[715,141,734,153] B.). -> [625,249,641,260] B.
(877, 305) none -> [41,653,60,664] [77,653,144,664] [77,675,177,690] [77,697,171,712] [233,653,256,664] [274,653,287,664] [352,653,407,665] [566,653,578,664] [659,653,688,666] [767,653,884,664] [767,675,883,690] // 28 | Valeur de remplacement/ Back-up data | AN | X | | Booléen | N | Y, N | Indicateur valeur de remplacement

* * *

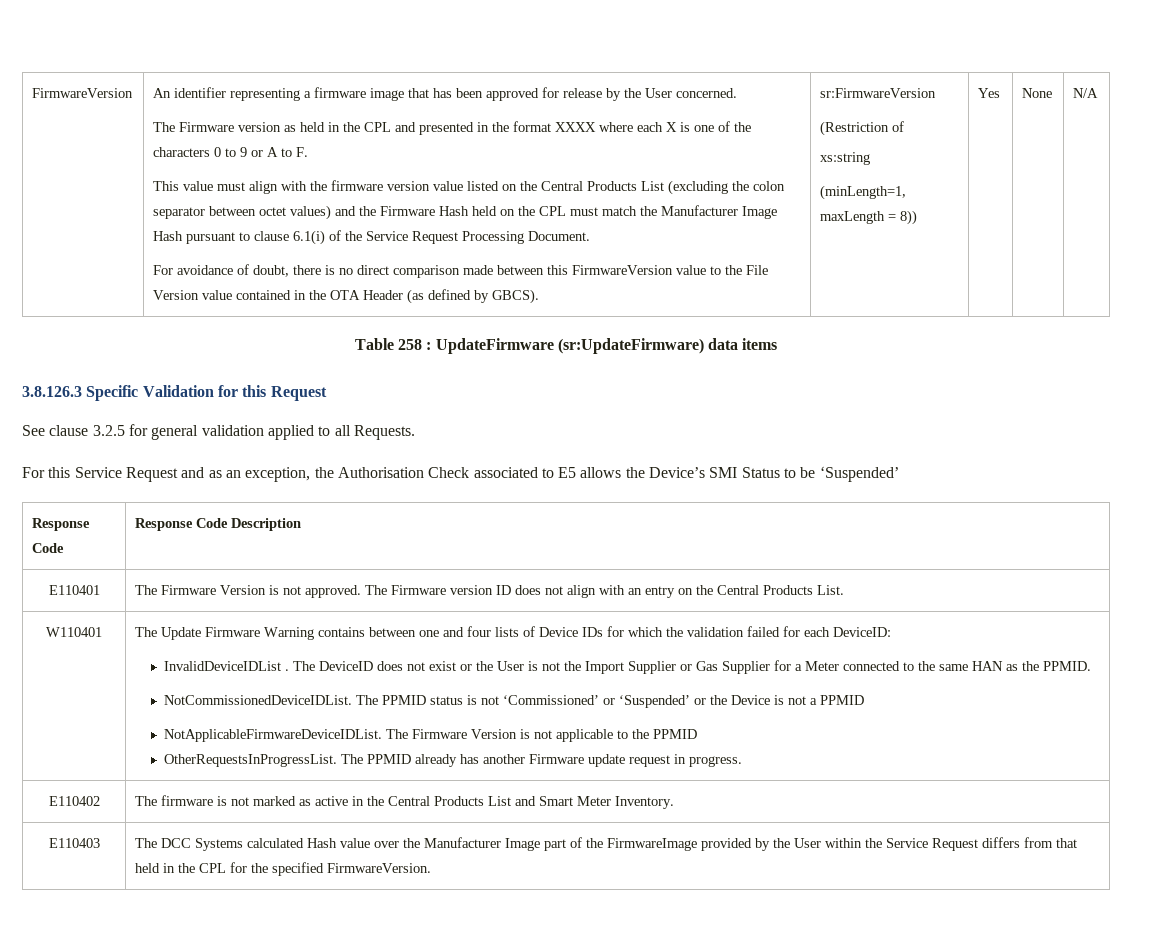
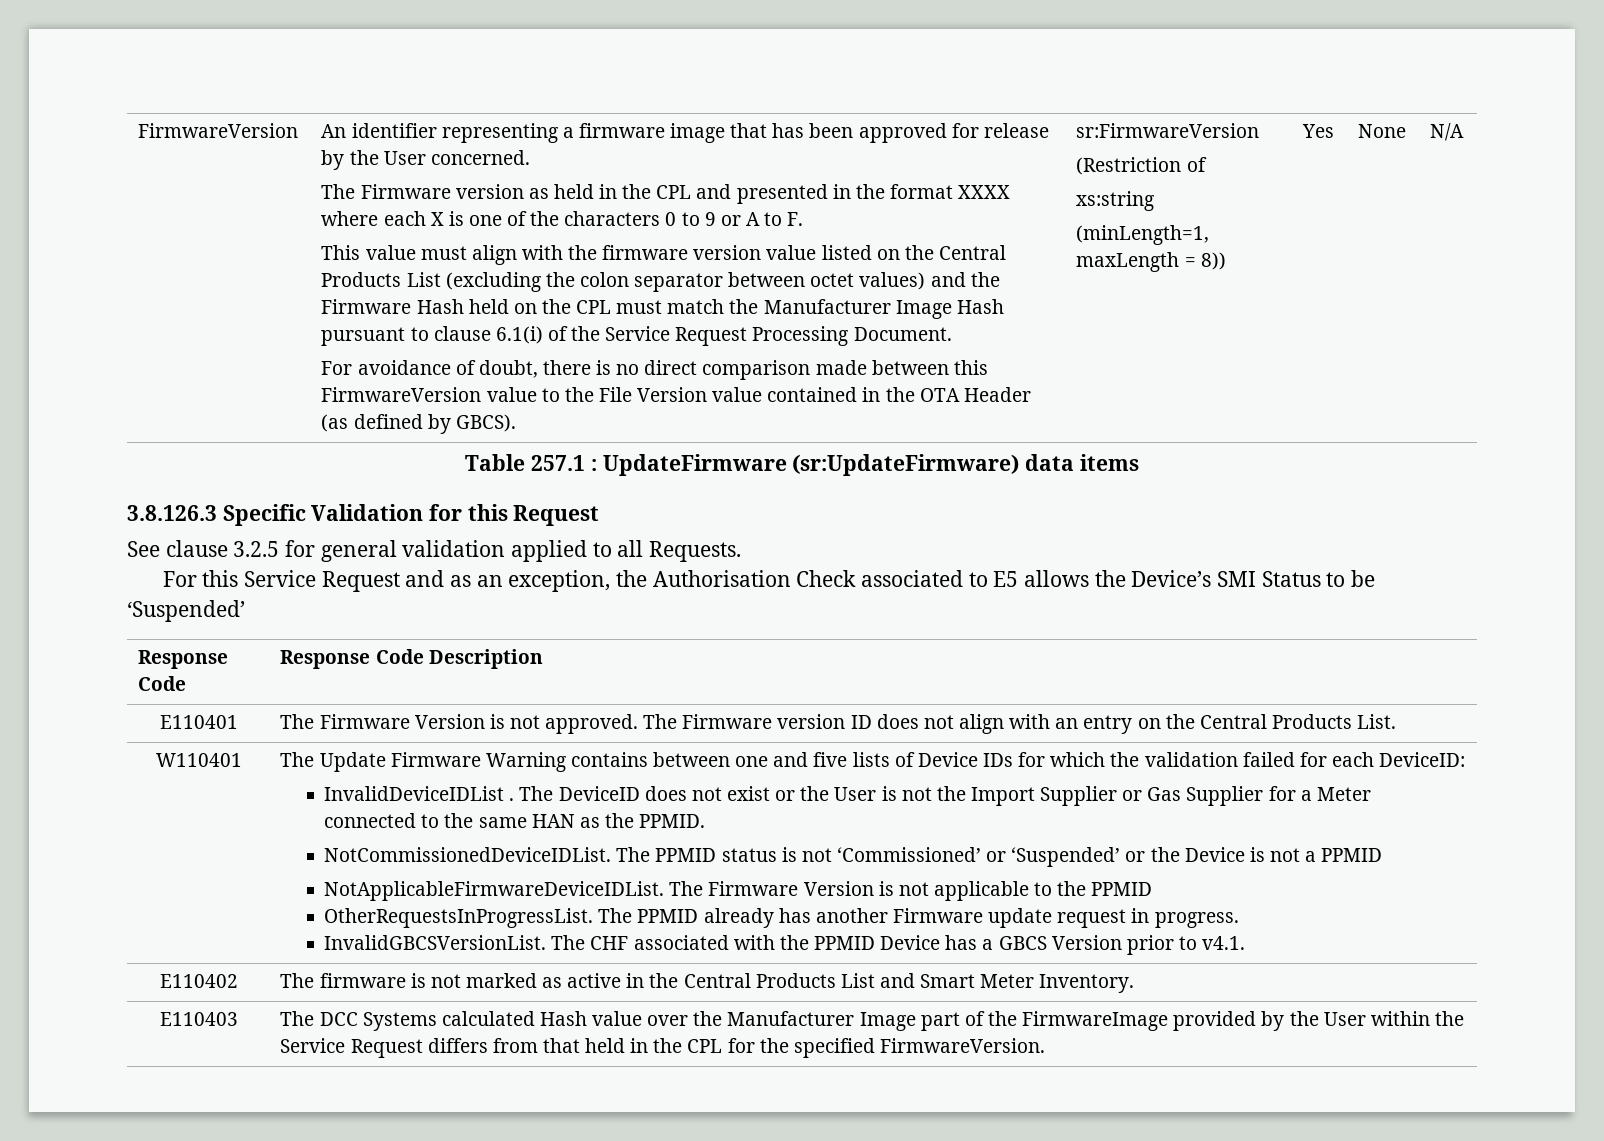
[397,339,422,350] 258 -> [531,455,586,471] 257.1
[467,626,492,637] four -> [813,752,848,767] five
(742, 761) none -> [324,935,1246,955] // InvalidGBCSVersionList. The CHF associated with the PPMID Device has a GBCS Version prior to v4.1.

### Job item
When the line with "[467,626,492,637] four ->" is reached in the data above, start copying there, and copy each line exactly until the line with "(742, 761) none" has been copied; copy nothing else.

### Response
[467,626,492,637] four -> [813,752,848,767] five
(742, 761) none -> [324,935,1246,955] // InvalidGBCSVersionList. The CHF associated with the PPMID Device has a GBCS Version prior to v4.1.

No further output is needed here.